Ramzy Baroud -- World News Trust
Feb. 22, 2012 -- On two occasions in my life I found myself living close to the South China Sea. The sea became my escape from life’s pressing responsibilities. But there is no escaping the fact that the deceptively serene waters are now also grounds for a nascent but real new cold war.
China takes the name of the sea very seriously. Its claim over the relatively massive water body -- laden with oil, natural gas and other resources -- is perhaps "ill-defined," per the account of the BBC (Nov. 3, 2011), but it is also very serious. Countries such as Vietnam, the Philippines, Malaysia and Brunei are uneasy but are caught in a bind. China’s growing regional influence -- to some, perhaps "encroaching hegemony" -- is an uncontested fact of life.
To challenge -- or balance -- the rising Chinese power, these countries face a most difficult choice: accepting China’s supremacy or embracing an intractable American return to the region. The latter option is particularly worrisome considering the United States' poor military track record throughout the Asia-Pacific region.
Frankly, there is little choice in the matter for small, vulnerable countries. A conflict is already brewing, and China, emboldened by astonishing economic growth as well as military advancement, seems to be gearing up to challenge the United States' uncontested military dominance in the region.
Despite efforts to slash the defense budget $487 billion in the next 10 years, the United States sees the Asia-Pacific region as its last major holdout outside NATO’s traditional geographic influence. In fact, this January the Defense Department announced plans to remove two of four U.S. combat brigades stationed in Europe. Defense Secretary Leon Panetta tried to assure U.S. NATO allies that the United States remains committed to Europe’s security, and the move is merely part of a new strategy of "smart defense." But the writing on the wall is crystal clear.
“If we look behind the slogan of smart defense, I would say that at least 20 years ago all these ideas were on the table,” said Thomas Enders, CEO of Airbus. “So why is this time different? It could be austerity. But ... the NATO members, particularly the Europeans, will not spend more on defense for the foreseeable future, say 10 years.” (Reuters, Feb. 4.)
Teetering at the brink of economic depression and bankruptcy, and forced into making unprecedented austerity decisions, the United States and its NATO allies have already crossed all sorts of uncharted territories. Panetta’s assurances will hardly erase the comments made by Defense Secretary Robert Gates in June foretelling a “dim, if not dismal future for the transatlantic alliance.” However, it is very telling that despite budget cuts and the downgrading of U.S. military presence in Europe, the United States will be shifting its focus to the Asia-Pacific. This was the gist of President Obama’s announcement of new military strategy last month.
In his recent remarks before the Senate Armed Service Committee, Panetta said the United States plans to keep a rotational military presence in Australia and the Philippines. However, due to China’s growing economic might and direct sway over the U.S. economy, U.S. officials are less daring when explaining their renewed interests the region.

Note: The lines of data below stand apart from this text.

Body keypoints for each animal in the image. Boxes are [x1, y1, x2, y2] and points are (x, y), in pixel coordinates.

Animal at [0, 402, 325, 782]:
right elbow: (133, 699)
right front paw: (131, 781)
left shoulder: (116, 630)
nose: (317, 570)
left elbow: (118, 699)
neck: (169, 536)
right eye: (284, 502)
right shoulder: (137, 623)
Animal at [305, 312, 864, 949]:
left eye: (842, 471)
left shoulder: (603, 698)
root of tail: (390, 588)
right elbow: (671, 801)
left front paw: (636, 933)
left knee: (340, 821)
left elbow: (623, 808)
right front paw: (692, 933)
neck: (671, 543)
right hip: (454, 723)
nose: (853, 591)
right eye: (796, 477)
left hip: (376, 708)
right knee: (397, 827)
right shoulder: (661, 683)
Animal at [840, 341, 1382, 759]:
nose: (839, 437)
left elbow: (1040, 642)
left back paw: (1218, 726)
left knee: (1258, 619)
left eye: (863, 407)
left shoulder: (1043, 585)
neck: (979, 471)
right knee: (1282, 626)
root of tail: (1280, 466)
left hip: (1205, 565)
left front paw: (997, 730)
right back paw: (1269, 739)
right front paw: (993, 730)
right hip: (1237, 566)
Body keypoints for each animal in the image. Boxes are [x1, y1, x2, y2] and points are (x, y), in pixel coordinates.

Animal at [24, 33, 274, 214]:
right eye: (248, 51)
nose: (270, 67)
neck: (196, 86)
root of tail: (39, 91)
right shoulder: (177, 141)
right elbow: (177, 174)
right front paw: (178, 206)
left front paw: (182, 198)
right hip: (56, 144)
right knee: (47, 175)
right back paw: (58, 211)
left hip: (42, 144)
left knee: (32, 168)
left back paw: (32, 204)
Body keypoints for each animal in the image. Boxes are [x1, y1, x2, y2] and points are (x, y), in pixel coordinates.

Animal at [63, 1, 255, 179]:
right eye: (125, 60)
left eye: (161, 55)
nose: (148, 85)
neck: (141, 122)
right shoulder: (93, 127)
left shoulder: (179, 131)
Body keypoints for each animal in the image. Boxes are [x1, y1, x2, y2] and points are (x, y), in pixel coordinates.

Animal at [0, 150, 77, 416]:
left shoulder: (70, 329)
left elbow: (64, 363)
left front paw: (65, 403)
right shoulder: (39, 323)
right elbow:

The fear of China’s dominance is at the center of U.S. foreign policy of the Asia-Pacific region. It is a fight that China cannot lose. For a declining empire like the United States, the fight is also central to American strategy aimed at maintaining a level of global hegemony -- especially where the United States still claims few allies. On his Asian tour last month, Panetta was emphatic that the U.S. return to Asia is not a temporary political maneuver. “I want to make very clear that the United States is going to remain a presence in the Pacific for a long time," he said. "If anything, we're going to strengthen our presence in the Pacific.” This message was asserted earlier, although in different contexts, by Secretary of State Hillary Clinton and President Obama himself.
A direct confrontation remains unlikely because of the economic interests shared by both China and the United States. That said, the symbiotic relationship is now becoming increasingly imbalanced in favor of China. In his recent visit to the United States, Chinese Vice President Xi Jinping told business leaders that the United States should not push China too far in the Asia-Pacific region. “We hope the United States will truly respect the interests and concerns of countries in the region, including China,” he said (USA Today, Feb. 15). Compared with other visits by top Chinese leaders, Xi received less reprimand, an indication of a shift in U.S. diplomacy regarding China.

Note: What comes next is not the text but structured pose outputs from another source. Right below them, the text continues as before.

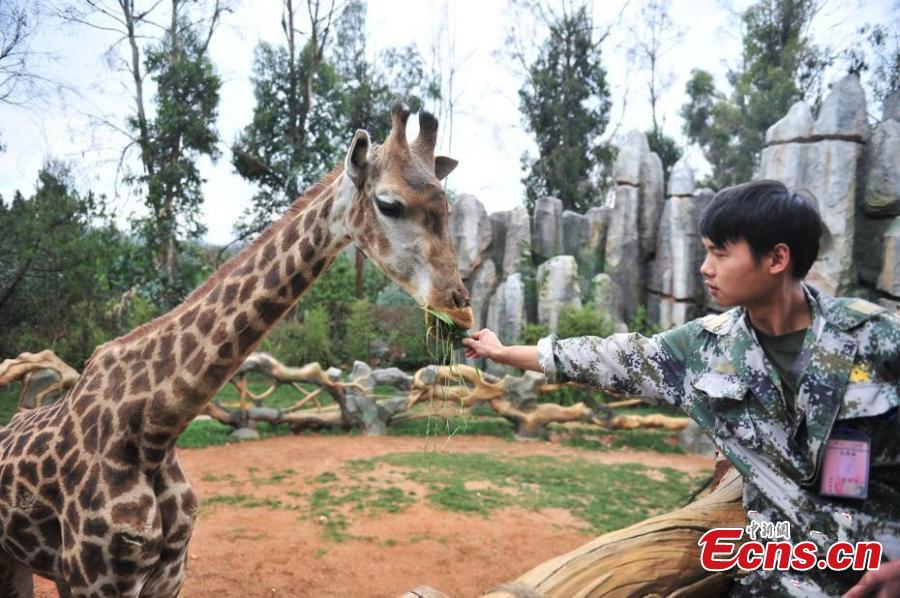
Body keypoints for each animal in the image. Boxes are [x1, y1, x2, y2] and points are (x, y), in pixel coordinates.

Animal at [0, 104, 474, 598]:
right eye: (389, 204)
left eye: (446, 208)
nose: (458, 309)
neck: (154, 428)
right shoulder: (97, 578)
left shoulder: (166, 575)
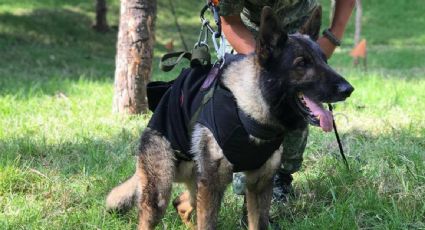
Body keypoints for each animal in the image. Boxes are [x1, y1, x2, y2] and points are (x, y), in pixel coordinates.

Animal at [107, 6, 352, 229]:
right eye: (302, 64)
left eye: (324, 60)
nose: (348, 89)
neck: (250, 112)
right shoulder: (213, 186)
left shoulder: (259, 186)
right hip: (162, 192)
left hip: (197, 186)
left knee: (181, 203)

However, it’s worth noting that official U.S. statements regarding the Asia-Pacific region -- often made by departments of state, commerce and trade -- are becoming increasingly fused with statements made by military leaders, a sign of creeping danger.

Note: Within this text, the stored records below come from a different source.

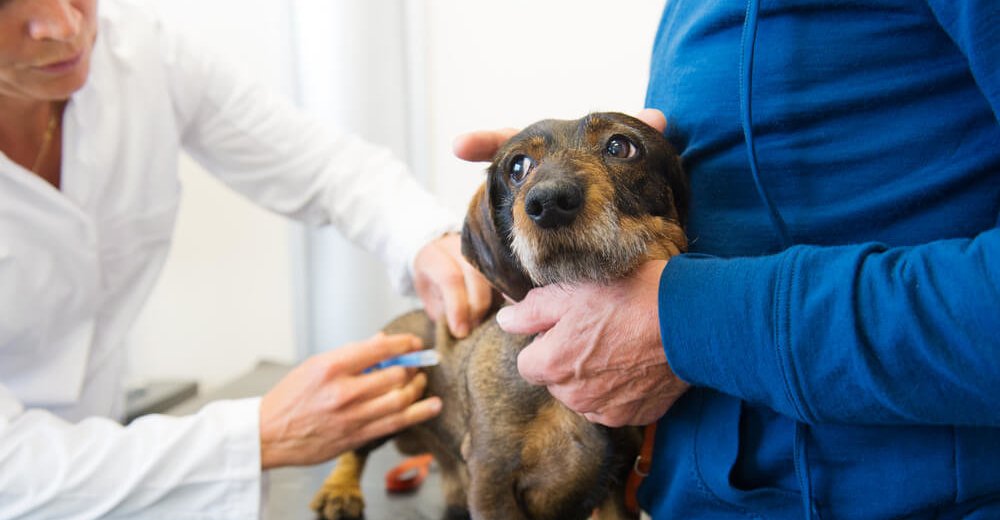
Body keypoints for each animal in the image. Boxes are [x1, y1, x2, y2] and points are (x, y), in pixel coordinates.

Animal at [312, 112, 688, 520]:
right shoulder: (492, 479)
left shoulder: (616, 487)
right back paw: (339, 490)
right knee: (355, 447)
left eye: (620, 146)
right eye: (518, 167)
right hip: (390, 392)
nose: (548, 202)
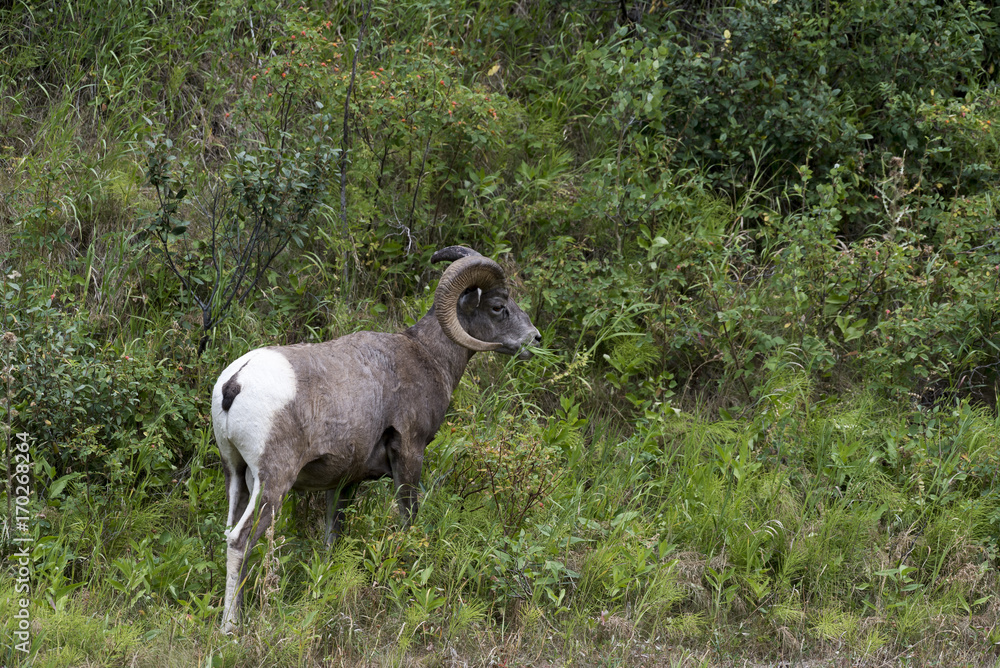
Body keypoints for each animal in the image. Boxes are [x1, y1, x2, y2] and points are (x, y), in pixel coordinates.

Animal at [211, 246, 541, 634]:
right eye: (498, 306)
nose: (535, 339)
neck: (428, 357)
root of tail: (235, 383)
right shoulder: (409, 453)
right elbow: (408, 519)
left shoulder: (342, 483)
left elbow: (332, 538)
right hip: (272, 484)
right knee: (240, 541)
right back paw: (231, 629)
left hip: (236, 476)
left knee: (229, 534)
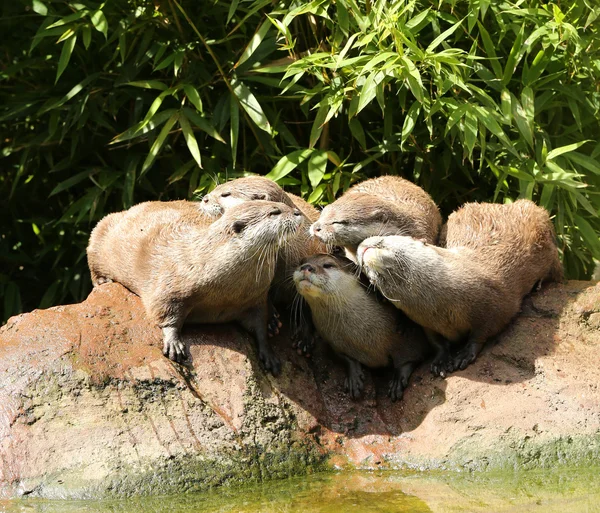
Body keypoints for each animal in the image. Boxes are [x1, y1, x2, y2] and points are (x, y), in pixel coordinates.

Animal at [86, 198, 302, 374]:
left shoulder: (255, 297)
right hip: (103, 227)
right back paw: (103, 281)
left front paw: (268, 353)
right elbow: (164, 310)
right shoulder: (170, 284)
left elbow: (259, 323)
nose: (297, 212)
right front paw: (173, 342)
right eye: (274, 212)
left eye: (283, 204)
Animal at [292, 252, 428, 400]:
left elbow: (409, 358)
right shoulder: (334, 342)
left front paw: (398, 380)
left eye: (328, 265)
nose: (306, 267)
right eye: (301, 262)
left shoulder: (407, 339)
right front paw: (354, 376)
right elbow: (346, 357)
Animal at [358, 198, 564, 374]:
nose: (362, 248)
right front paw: (441, 361)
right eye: (371, 274)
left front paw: (464, 355)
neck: (445, 303)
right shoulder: (426, 323)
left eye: (383, 241)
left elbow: (484, 331)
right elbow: (436, 342)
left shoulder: (497, 304)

The South China Sea is, in particular, a contentious issue. The United States is obviously interested in the resource-rich body for economic and strategic reasons. For China, it is additionally a matter of national pride. The Chinese message to Western and other companies is to stay away from areas that China sees as its territorial waters. “We hope foreign companies do not get involved in disputed waters for oil and gas exploration and development,” said a foreign ministry spokesman.
The race for supremacy over Asia is being renewed, this time with China more forceful than ever. The South China Sea is likely to emerge as major point of contention in coming years. Leaders of adjacent countries might find themselves being forced to choose sides in a foreseeable conflict over resources and military presence.
It was Deng Xiaoping who championed China’s economic reforms throughout the 1980s. Then China was seen as too amiable -- if not disaster-prone -- to ever articulate and defend a clear foreign policy agenda. Those days are over, and the United States has taken serious note of that.
“There are challenges facing the Asia-Pacific right now that demand America's leadership (and the 21st century will be) America's Pacific century,” declared Hillary Clinton prior to the APEC summit in Hawaii in November (Xinhua, Nov. 19).
Understandably, her comments raised the alarm throughout Chinese media that a cold war is officially underway. While the giants are now contending in the open, smaller and less influential countries in the region are being exposed to all sorts of bleak possibilities.